Phimosis is the inability or difficulty to retract prepuce secondary to tight preputial hiatus; this tightness may be physiological or pathological, and it is completely different from the adhesion between inner prepuce and glans penis, which is called “Synechia”. Phimosis is not a synonym of preputial non retractability or preputial synechiae3. Subsequently, preputial non retractability may be physiologically either due to preputo-glandular adhesion or a stenotic preputial hiatus or a short frenulum (Frenulum breve). The first recorded use of the word phimosis was in Roman times. Various medical writers used the term simply to indicate a condition of being muzzled, irrespective of the part afflicted, ancient Greek physicians, such as Galen,” and others, used the term to refer to inflammatory strictures of the anus, vagina or the eyelid, but not the prepuce. The first known author to use the word phimosis in reference to the prepuce was the Roman author Aulus Celsus in the first century CE, he used the term to indicate an abnormal induration of the foreskin. The second known use of the word is found in the extant writings of the 2nd century CE Greek physician Antyllus, who defines phimosis as a condition where the foreskin cannot be retracted because of inelastic scar tissue on the foreskin or because of a “fleshy growth.” 4
Pierre E. Dionis (died in 1718), a French surgeon, hypothesised that there were two types of phimosis: natural and accidental, Dionis defined phimosis as a condition in which “the extremity of the prepuce is so tight that it will not permit the glans to be uncovered. John Hunter (1728-1793) even refined the definition of phimosis to refer only to a symptom of the venereal disease chancre, which presented itself as an abnormal inflammation and thickening of the cellular membrane of the foreskin.
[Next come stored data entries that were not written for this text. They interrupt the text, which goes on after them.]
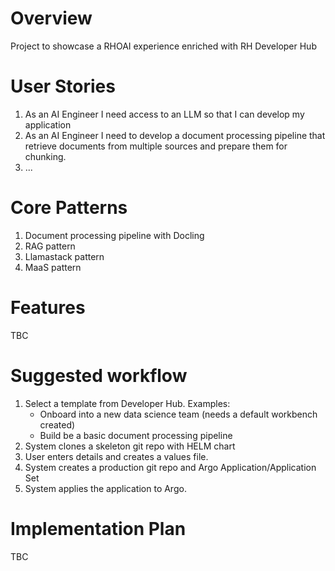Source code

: # Overview
Project to showcase a RHOAI experience enriched with RH Developer Hub 

# User Stories

1. As an AI Engineer I need access to an LLM so that I can develop my application
2. As an AI Engineer I need to develop a document processing pipeline that retrieve documents from multiple sources and prepare them for chunking.
3. ...

# Core Patterns

1. Document processing pipeline with Docling
2. RAG pattern
3. Llamastack pattern
4. MaaS pattern

# Features

TBC

# Suggested workflow

1. Select a template from Developer Hub. Examples:
   * Onboard into a new data science team (needs a default workbench created)
   * Build be a basic document processing pipeline
2. System clones a skeleton git repo with HELM chart
4. User enters details and creates a values file.
5. System creates a production git repo and Argo Application/Application Set
6. System applies the application to Argo.

# Implementation Plan

TBC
British medicine has been the driving force behind the narrowing European definition of phimosis. The European thinking on phimosis has taken a radical departure from its nineteenth-century roots and from current American ideology. Phimosis is no longer a disease or a cause of disease. Instead, it is a symptom of a single dermatological conditions; mainly the balanitis xerotica obliterans (BXO). In Britain, the argument that the definition of phimosis should be divested of any notions of retractability, balanopreputial attachment, or length, has been most successfully made by Rickwood of Alder Hey Children’s Hospital in Liverpool, who refined the definition of “true phimosis” to designate a condition where the tip of the prepuce is scarred and indurated and has the histological features of balanitis xerotica obliterans. But I think this another hyperbole of the phimosis terminology, if we limit the term for use only in cases of BXO.
Phimosis is a pathologically tight preputial hiatus hindering preputial gliding to expose the glans penis, this tightness may be a congenital anomaly or an acquired disease.